Why senior engineers let bad projects fail
Overall reaction to “letting bad projects fail”
- Many commenters see the advice as realistic for large, political orgs: influence is finite, bad ideas are infinite, and being “the negative person” hurts your ability to get anything done.
- Others think it’s actively harmful: if you see foreseeable failure and stay silent, you’re failing your colleagues, users, and company.
Speaking up vs staying quiet
- Common “middle path”:
- Raise concerns once (often in writing), suggest alternatives, then drop it.
- Don’t carry the emotional burden if leadership ignores you.
- Several report good outcomes from calmly voicing concerns, especially when they separate critique of the project from critique of people.
- Others describe being punished or even fired for pushing back, especially where managers felt their competence was questioned.
Ethics, responsibility, and “not my company”
- One camp frames silence as amoral careerism; preventing multi‑year, resource‑burning failures is seen as an ethical duty.
- Another camp says employment is a business transaction: your obligation is to do assigned work and advise when asked; if leadership wants bad bets, your ethical move is to leave, not to fight.
- Debate over whether obviously doomed-but-harmless projects are “wasted time” or acceptable “white‑collar welfare.”
Politics, power, and context
- In large orgs, by the time you hear of a project it’s already blessed by layers of management; overturning it is usually above an engineer’s pay grade.
- “Social/influence capital” is likened to a bank account: constant naysaying spends it; carefully chosen interventions can invest it.
- Some note that outsiders often misjudge “bad” projects; crusades against them can backfire if they succeed or are politically important.
Size of company and culture
- Startups and small orgs: feedback tends to have more traction; speaking up feels more like a duty to the company.

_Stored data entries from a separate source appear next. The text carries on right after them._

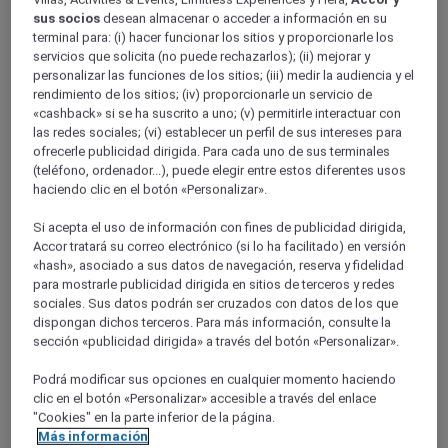
Provence-Alps-Riviera
sus socios
desean almacenar o acceder a información en su
terminal para: (i) hacer funcionar los sitios y proporcionarle los
servicios que solicita (no puede rechazarlos); (ii) mejorar y
personalizar las funciones de los sitios; (iii) medir la audiencia y el
rendimiento de los sitios; (iv) proporcionarle un servicio de
«cashback» si se ha suscrito a uno; (v) permitirle interactuar con
las redes sociales; (vi) establecer un perfil de sus intereses para
ofrecerle publicidad dirigida. Para cada uno de sus terminales
(teléfono, ordenador...), puede elegir entre estos diferentes usos
haciendo clic en el botón «Personalizar».
Bouches Du Rhône
Si acepta el uso de información con fines de publicidad dirigida,
Accor tratará su correo electrónico (si lo ha facilitado) en versión
«hash», asociado a sus datos de navegación, reserva y fidelidad
para mostrarle publicidad dirigida en sitios de terceros y redes
sociales. Sus datos podrán ser cruzados con datos de los que
dispongan dichos terceros. Para más información, consulte la
sección «publicidad dirigida» a través del botón «Personalizar».
Podrá modificar sus opciones en cualquier momento haciendo
clic en el botón «Personalizar» accesible a través del enlace
"Cookies" en la parte inferior de la página.
Vaucluse
Más información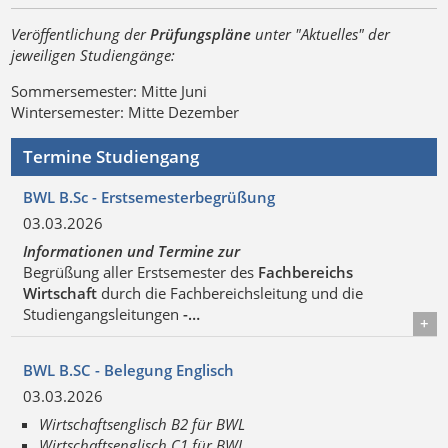
Veröffentlichung der
Prüfungspläne
unter "Aktuelles" der
jeweiligen Studiengänge:
Sommersemester: Mitte Juni
Wintersemester: Mitte Dezember
Termine Studiengang
BWL B.Sc - Erstsemesterbegrüßung
03.03.2026
Informationen und Termine zur
Begrüßung aller Erstsemester des
Fachbereichs
Wirtschaft
durch die Fachbereichsleitung und die
Studiengangsleitungen
-…
Details
BWL B.SC - Belegung Englisch
03.03.2026
Wirtschaftsenglisch B2 für BWL
Wirtschaftsenglisch C1 für BWL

- Big tech / bureaucracies: politics, empire-building, and misaligned incentives dominate; safest move is often to let non-harmful projects fail and focus on work you own.
Coping strategies
- Many prioritize self-preservation: pick only a few hills to die on (user harm, pager pain, major risk), optimize for learning and paycheck, and find fulfillment in side projects or helping appreciative stakeholders.